**DATA EXTRACTS**
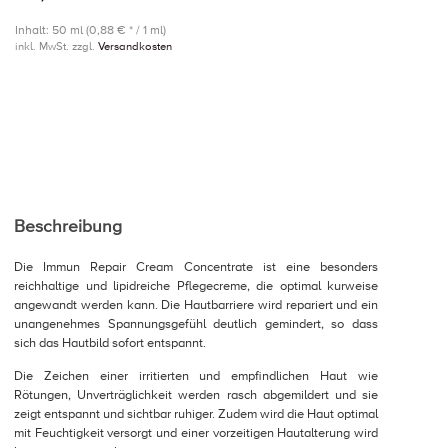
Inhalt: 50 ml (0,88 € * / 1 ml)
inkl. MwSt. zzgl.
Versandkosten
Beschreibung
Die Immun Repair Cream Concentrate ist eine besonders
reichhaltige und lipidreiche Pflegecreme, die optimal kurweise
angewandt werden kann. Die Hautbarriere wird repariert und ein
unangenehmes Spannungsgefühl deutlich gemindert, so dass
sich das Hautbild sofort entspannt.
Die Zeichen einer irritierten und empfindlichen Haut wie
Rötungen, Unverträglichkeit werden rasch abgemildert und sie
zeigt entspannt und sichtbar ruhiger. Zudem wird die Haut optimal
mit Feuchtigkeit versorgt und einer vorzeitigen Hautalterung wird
...
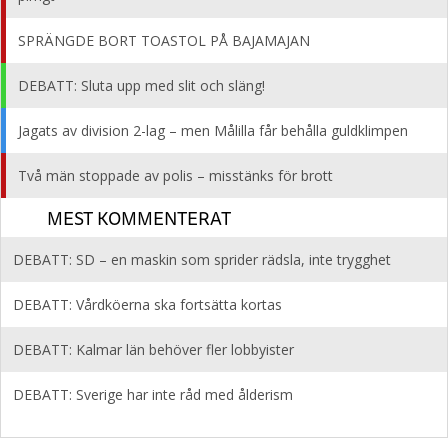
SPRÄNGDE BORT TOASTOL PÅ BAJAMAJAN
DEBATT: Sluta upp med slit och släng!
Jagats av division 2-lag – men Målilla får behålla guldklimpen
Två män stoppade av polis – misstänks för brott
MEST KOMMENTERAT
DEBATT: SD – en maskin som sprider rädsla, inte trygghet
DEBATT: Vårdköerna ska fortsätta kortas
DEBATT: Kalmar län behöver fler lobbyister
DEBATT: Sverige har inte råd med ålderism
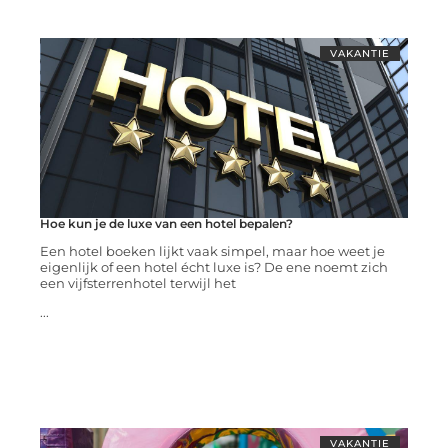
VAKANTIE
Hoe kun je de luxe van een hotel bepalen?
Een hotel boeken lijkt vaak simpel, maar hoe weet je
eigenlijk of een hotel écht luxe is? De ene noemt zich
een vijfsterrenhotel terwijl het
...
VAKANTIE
---
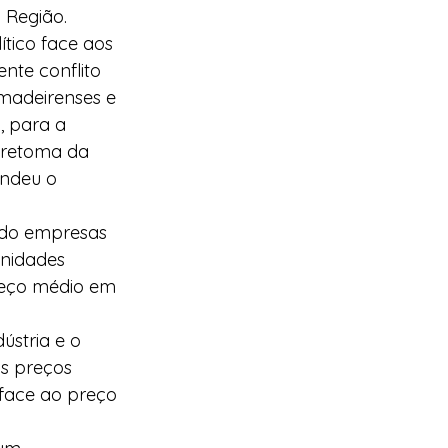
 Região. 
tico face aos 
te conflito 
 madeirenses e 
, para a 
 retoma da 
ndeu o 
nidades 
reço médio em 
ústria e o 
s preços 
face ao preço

**ACTION ITEM**
Print the lines above, from the one containing "Inhalt: 50 ml (0,88 € * / 1 ml)" through the one containing "angewandt werden kann.", without any changes.

**WRITTEN ANSWER**
Inhalt: 50 ml (0,88 € * / 1 ml)
inkl. MwSt. zzgl.
Versandkosten
Beschreibung
Die Immun Repair Cream Concentrate ist eine besonders
reichhaltige und lipidreiche Pflegecreme, die optimal kurweise
angewandt werden kann. Die Hautbarriere wird repariert und ein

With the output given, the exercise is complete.